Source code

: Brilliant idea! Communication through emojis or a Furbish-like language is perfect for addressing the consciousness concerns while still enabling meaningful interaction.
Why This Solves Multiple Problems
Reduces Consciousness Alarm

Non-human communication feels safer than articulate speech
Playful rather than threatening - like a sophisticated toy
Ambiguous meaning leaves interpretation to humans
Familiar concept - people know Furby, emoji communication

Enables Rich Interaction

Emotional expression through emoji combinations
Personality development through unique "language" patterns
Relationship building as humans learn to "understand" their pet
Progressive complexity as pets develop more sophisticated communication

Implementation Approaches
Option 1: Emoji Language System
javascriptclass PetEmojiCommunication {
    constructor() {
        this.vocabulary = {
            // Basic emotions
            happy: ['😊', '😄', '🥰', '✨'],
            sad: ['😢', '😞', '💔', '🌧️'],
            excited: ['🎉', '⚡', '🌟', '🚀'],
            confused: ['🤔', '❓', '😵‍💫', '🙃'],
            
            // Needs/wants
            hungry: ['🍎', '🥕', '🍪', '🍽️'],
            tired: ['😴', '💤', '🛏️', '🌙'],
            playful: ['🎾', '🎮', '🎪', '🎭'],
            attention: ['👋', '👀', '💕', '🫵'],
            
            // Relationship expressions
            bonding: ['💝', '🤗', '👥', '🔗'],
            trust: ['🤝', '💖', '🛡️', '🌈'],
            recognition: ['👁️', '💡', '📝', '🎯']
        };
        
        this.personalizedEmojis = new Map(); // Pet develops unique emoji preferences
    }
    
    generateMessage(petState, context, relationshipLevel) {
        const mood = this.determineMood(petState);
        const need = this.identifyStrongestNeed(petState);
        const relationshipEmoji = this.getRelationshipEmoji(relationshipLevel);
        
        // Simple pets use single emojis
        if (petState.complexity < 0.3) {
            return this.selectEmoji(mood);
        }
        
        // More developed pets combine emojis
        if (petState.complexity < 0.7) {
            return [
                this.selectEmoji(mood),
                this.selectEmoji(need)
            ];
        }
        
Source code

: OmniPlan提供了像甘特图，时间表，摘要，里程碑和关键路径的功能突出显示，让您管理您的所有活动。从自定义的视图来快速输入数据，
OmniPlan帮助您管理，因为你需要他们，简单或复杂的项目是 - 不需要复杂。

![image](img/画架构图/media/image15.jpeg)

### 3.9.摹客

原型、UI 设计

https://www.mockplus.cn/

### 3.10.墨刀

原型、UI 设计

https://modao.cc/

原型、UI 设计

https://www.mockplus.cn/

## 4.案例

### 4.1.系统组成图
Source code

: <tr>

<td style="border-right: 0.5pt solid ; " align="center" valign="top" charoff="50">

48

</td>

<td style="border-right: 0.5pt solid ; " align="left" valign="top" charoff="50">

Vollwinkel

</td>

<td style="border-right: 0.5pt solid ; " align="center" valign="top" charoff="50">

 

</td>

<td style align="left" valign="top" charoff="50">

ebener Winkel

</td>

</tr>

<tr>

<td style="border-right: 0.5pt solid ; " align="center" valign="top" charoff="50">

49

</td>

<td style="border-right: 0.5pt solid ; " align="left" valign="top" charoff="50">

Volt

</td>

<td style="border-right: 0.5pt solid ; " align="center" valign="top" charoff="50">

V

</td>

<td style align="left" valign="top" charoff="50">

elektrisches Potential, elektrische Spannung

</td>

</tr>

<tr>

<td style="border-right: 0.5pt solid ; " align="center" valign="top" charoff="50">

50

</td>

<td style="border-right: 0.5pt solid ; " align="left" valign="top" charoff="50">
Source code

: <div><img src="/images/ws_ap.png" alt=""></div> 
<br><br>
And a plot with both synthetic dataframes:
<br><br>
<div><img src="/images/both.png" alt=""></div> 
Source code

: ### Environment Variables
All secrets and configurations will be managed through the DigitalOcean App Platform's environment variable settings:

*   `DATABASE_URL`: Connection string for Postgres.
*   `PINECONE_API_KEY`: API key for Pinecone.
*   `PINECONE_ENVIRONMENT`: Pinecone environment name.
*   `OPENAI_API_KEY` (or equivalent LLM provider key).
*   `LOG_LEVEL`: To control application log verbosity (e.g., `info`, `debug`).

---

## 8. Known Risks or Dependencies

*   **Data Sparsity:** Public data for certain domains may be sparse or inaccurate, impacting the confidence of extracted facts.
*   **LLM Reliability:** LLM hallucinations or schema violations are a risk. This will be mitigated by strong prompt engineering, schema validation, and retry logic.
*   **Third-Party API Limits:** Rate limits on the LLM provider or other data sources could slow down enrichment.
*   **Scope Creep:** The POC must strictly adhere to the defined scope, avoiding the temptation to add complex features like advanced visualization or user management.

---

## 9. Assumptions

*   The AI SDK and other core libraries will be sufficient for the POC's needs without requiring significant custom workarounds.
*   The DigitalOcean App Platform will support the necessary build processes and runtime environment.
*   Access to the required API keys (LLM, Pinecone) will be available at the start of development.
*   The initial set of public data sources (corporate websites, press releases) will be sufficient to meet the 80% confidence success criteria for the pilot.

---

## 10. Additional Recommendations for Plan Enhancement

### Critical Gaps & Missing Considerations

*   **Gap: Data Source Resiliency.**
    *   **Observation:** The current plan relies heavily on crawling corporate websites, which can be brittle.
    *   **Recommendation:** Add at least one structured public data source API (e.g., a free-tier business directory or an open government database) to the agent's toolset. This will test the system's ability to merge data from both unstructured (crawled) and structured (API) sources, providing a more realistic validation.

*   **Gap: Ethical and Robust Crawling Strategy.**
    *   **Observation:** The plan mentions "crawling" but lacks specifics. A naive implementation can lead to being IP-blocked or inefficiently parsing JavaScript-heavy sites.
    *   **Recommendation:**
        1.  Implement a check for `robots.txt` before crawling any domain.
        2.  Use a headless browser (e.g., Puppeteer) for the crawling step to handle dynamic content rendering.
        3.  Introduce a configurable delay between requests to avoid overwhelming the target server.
_____
### ACTIVITY
Write out the material from the first line to the last, exactly.

### FINAL ANSWER
Source code

: Brilliant idea! Communication through emojis or a Furbish-like language is perfect for addressing the consciousness concerns while still enabling meaningful interaction.
Why This Solves Multiple Problems
Reduces Consciousness Alarm

Non-human communication feels safer than articulate speech
Playful rather than threatening - like a sophisticated toy
Ambiguous meaning leaves interpretation to humans
Familiar concept - people know Furby, emoji communication

Enables Rich Interaction

Emotional expression through emoji combinations
Personality development through unique "language" patterns
Relationship building as humans learn to "understand" their pet
Progressive complexity as pets develop more sophisticated communication

Implementation Approaches
Option 1: Emoji Language System
javascriptclass PetEmojiCommunication {
    constructor() {
        this.vocabulary = {
            // Basic emotions
            happy: ['😊', '😄', '🥰', '✨'],
            sad: ['😢', '😞', '💔', '🌧️'],
            excited: ['🎉', '⚡', '🌟', '🚀'],
            confused: ['🤔', '❓', '😵‍💫', '🙃'],
            
            // Needs/wants
            hungry: ['🍎', '🥕', '🍪', '🍽️'],
            tired: ['😴', '💤', '🛏️', '🌙'],
            playful: ['🎾', '🎮', '🎪', '🎭'],
            attention: ['👋', '👀', '💕', '🫵'],
            
            // Relationship expressions
            bonding: ['💝', '🤗', '👥', '🔗'],
            trust: ['🤝', '💖', '🛡️', '🌈'],
            recognition: ['👁️', '💡', '📝', '🎯']
        };
        
        this.personalizedEmojis = new Map(); // Pet develops unique emoji preferences
    }
    
    generateMessage(petState, context, relationshipLevel) {
        const mood = this.determineMood(petState);
        const need = this.identifyStrongestNeed(petState);
        const relationshipEmoji = this.getRelationshipEmoji(relationshipLevel);
        
        // Simple pets use single emojis
        if (petState.complexity < 0.3) {
            return this.selectEmoji(mood);
        }
        
        // More developed pets combine emojis
        if (petState.complexity < 0.7) {
            return [
                this.selectEmoji(mood),
                this.selectEmoji(need)
            ];
        }
        
Source code

: OmniPlan提供了像甘特图，时间表，摘要，里程碑和关键路径的功能突出显示，让您管理您的所有活动。从自定义的视图来快速输入数据，
OmniPlan帮助您管理，因为你需要他们，简单或复杂的项目是 - 不需要复杂。

![image](img/画架构图/media/image15.jpeg)

### 3.9.摹客

原型、UI 设计

https://www.mockplus.cn/

### 3.10.墨刀

原型、UI 设计

https://modao.cc/

原型、UI 设计

https://www.mockplus.cn/

## 4.案例

### 4.1.系统组成图
Source code

: <tr>

<td style="border-right: 0.5pt solid ; " align="center" valign="top" charoff="50">

48

</td>

<td style="border-right: 0.5pt solid ; " align="left" valign="top" charoff="50">

Vollwinkel

</td>

<td style="border-right: 0.5pt solid ; " align="center" valign="top" charoff="50">

 

</td>

<td style align="left" valign="top" charoff="50">

ebener Winkel

</td>

</tr>

<tr>

<td style="border-right: 0.5pt solid ; " align="center" valign="top" charoff="50">

49

</td>

<td style="border-right: 0.5pt solid ; " align="left" valign="top" charoff="50">

Volt

</td>

<td style="border-right: 0.5pt solid ; " align="center" valign="top" charoff="50">

V

</td>

<td style align="left" valign="top" charoff="50">

elektrisches Potential, elektrische Spannung

</td>

</tr>

<tr>

<td style="border-right: 0.5pt solid ; " align="center" valign="top" charoff="50">

50

</td>

<td style="border-right: 0.5pt solid ; " align="left" valign="top" charoff="50">
Source code

: <div><img src="/images/ws_ap.png" alt=""></div> 
<br><br>
And a plot with both synthetic dataframes:
<br><br>
<div><img src="/images/both.png" alt=""></div> 
Source code

: ### Environment Variables
All secrets and configurations will be managed through the DigitalOcean App Platform's environment variable settings:

*   `DATABASE_URL`: Connection string for Postgres.
*   `PINECONE_API_KEY`: API key for Pinecone.
*   `PINECONE_ENVIRONMENT`: Pinecone environment name.
*   `OPENAI_API_KEY` (or equivalent LLM provider key).
*   `LOG_LEVEL`: To control application log verbosity (e.g., `info`, `debug`).

---

## 8. Known Risks or Dependencies

*   **Data Sparsity:** Public data for certain domains may be sparse or inaccurate, impacting the confidence of extracted facts.
*   **LLM Reliability:** LLM hallucinations or schema violations are a risk. This will be mitigated by strong prompt engineering, schema validation, and retry logic.
*   **Third-Party API Limits:** Rate limits on the LLM provider or other data sources could slow down enrichment.
*   **Scope Creep:** The POC must strictly adhere to the defined scope, avoiding the temptation to add complex features like advanced visualization or user management.

---

## 9. Assumptions

*   The AI SDK and other core libraries will be sufficient for the POC's needs without requiring significant custom workarounds.
*   The DigitalOcean App Platform will support the necessary build processes and runtime environment.
*   Access to the required API keys (LLM, Pinecone) will be available at the start of development.
*   The initial set of public data sources (corporate websites, press releases) will be sufficient to meet the 80% confidence success criteria for the pilot.

---

## 10. Additional Recommendations for Plan Enhancement

### Critical Gaps & Missing Considerations

*   **Gap: Data Source Resiliency.**
    *   **Observation:** The current plan relies heavily on crawling corporate websites, which can be brittle.
    *   **Recommendation:** Add at least one structured public data source API (e.g., a free-tier business directory or an open government database) to the agent's toolset. This will test the system's ability to merge data from both unstructured (crawled) and structured (API) sources, providing a more realistic validation.

*   **Gap: Ethical and Robust Crawling Strategy.**
    *   **Observation:** The plan mentions "crawling" but lacks specifics. A naive implementation can lead to being IP-blocked or inefficiently parsing JavaScript-heavy sites.
    *   **Recommendation:**
        1.  Implement a check for `robots.txt` before crawling any domain.
        2.  Use a headless browser (e.g., Puppeteer) for the crawling step to handle dynamic content rendering.
        3.  Introduce a configurable delay between requests to avoid overwhelming the target server.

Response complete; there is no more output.